From Crime & Consequences. In part:

A new memo released from the Department of Justice (DOJ) by Attorney General Merrick Garland makes policy changes that have the potential to endanger the lives of federal agents, as well as the limit the seizure of criminal evidence.  According to the memo released September 14th, 2021, the DOJ is changing policy effective immediately regarding the use of chokeholds and “no-knock” warrants.  The change appears inspired by the deaths of George Floyd and Breonna Taylor.  Officer Derek Chauvin was convicted of causing Floyd’s death by using a form of a chokehold to pin him down after he resisted arrest.  Breonna Taylor died in a shootout which began when her current boyfriend shot at police executing a “no-knock” warrant to arrest her former boyfriend, drug dealer Jamarcus Glover.  

. . . .

Chokeholds, which are viewed as a necessary means to physically detain or restrain a suspect, and allowed for in the language provided by subsections 5 and 6 of 10 CFR 1047, can now only be used when conditions of deadly force are met.
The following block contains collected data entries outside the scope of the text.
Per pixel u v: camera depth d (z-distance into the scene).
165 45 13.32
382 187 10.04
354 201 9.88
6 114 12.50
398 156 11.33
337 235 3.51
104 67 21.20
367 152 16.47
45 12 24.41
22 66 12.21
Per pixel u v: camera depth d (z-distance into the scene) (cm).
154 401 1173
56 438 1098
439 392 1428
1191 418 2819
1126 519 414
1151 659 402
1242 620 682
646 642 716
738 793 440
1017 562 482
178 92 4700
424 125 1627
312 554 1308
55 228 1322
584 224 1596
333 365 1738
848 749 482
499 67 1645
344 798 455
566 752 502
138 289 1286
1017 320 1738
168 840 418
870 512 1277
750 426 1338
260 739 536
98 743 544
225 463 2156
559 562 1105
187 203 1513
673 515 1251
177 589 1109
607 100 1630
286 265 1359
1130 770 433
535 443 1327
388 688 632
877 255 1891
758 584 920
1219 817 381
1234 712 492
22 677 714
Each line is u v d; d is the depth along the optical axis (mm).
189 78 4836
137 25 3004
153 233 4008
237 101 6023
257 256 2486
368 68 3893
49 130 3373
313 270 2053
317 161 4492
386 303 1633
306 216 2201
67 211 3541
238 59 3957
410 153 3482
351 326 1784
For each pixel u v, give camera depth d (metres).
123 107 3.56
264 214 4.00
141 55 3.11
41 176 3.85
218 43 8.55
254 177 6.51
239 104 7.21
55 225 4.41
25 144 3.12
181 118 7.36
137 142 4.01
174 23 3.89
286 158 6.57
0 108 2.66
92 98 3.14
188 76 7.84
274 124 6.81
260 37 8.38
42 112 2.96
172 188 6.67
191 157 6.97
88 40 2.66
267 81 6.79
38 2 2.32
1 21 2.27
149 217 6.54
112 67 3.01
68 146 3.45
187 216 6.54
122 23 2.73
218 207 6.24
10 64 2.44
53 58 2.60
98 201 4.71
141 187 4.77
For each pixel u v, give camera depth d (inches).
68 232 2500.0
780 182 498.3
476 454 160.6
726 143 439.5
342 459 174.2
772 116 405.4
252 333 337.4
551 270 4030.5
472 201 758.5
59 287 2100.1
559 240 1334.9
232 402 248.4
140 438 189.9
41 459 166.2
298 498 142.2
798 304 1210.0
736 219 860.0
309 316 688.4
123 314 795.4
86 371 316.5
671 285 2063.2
By stripping the ability to place a suspect in a chokehold who is running or resisting arrest, this policy change may increase the risk of injury or harm to federal officers, who will no longer be able to use this form of restraint when dealing with suspects who run, resist or fight.  This will also allow more suspects to escape.

“No-Knock” warrants are limited by the Garland memo to situations where knocking and announcing would create an imminent threat of physical violence to a federal agent or another person.  The memo does allow for a “no-knock” warrant regarding evidence, but only if it is evidence deemed essential to national security.